Final validation loss: 0.4041
Step 4: Visualize the Probabilistic Forecast¶
The key advantage of a quantile forecast is the ability to visualize uncertainty. We will plot the median prediction (p50) as our main forecast and shade the area between the lower (p5) and upper (p95) quantiles to represent the 90% prediction interval.
1# Make predictions on the validation set
2val_preds = model.predict(val_inputs)
3
4# Select a single sequence from the validation set to plot
5idx_to_plot = 25
6median_pred = val_preds[idx_to_plot, :, 1] # 0.5 quantile is at index 1
7lower_bound = val_preds[idx_to_plot, :, 0] # 0.05 quantile is at index 0
8upper_bound = val_preds[idx_to_plot, :, 2] # 0.95 quantile is at index 2
9actuals = val_targets[idx_to_plot, :, 0]
10
11# --- Visualization ---
12plt.figure(figsize=(12, 6))
13time_axis = range(HORIZON)
14
15# Plot uncertainty bounds
16plt.fill_between(
17 time_axis, lower_bound, upper_bound,
18 color='orange', alpha=0.3, label='90% Prediction Interval'
19)
20# Plot actuals and median forecast
21plt.plot(time_axis, actuals, 'o--', color='blue', label='Actual Values')
22plt.plot(time_axis, median_pred, 'x-', color='red', label='Median Forecast (p50)')
23
24plt.title('Probabilistic Forecast vs.
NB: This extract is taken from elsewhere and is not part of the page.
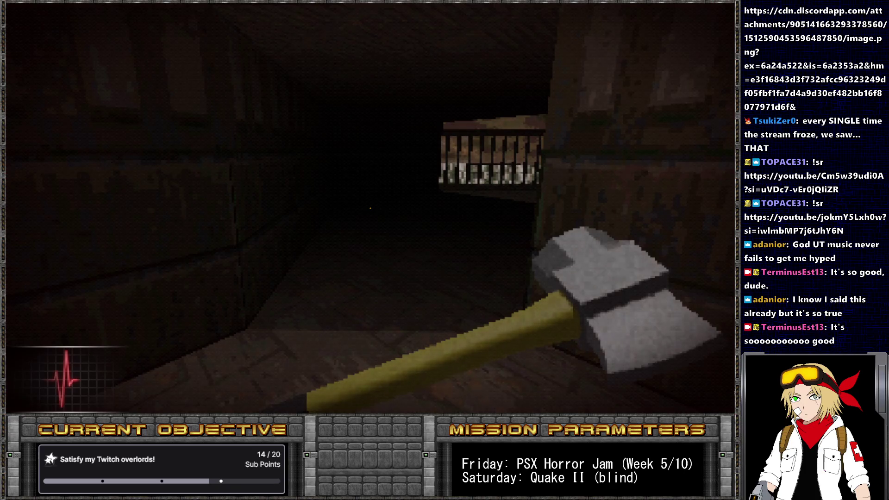
mouse_move(371, 208)
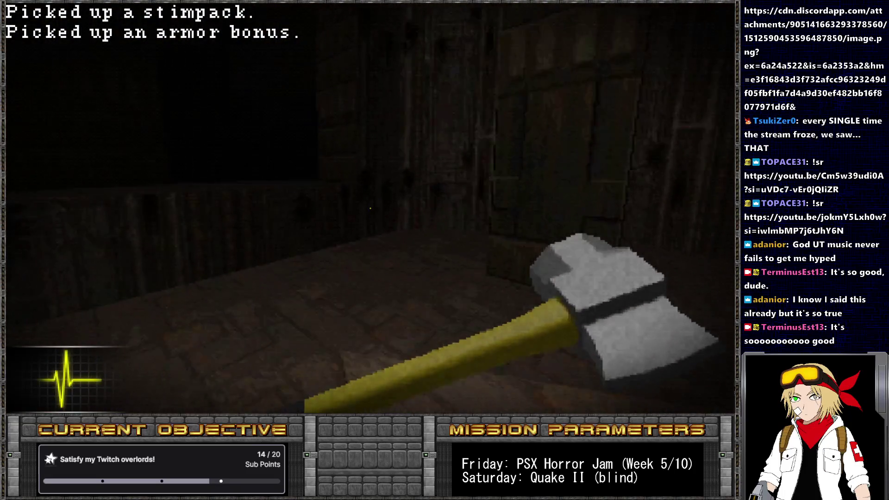
key("alt+Tab")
Actuals (Validation Sample)')
25plt.xlabel(f'Forecast Step (Horizon = {HORIZON} steps)')
26plt.ylabel('Value')
27plt.legend()
28plt.grid(True, linestyle=':')
29plt.tight_layout()
30plt.show()
Expected Plot:
A plot showing the actual values, the median forecast, and the shaded 90% prediction interval. This visualizes not just what the model predicts, but also its confidence in that prediction.¶
Discussion of Exercise¶
Congratulations! You have successfully trained a pure transformer model for a complex, probabilistic forecasting task. In this exercise, you have learned to:
- Prepare data into the three-part list format (`[static, dynamic,
future]`) required by the
TimeSeriesTransformer.
- Configure the model to output quantile predictions for estimating
uncertainty.
Implement and use a custom quantile loss function for training.
- Visualize a probabilistic forecast, clearly showing the prediction
interval around the median forecast.
This workflow demonstrates the power of pure attention-based models for capturing long-range dependencies and providing rich, uncertainty- aware forecasts.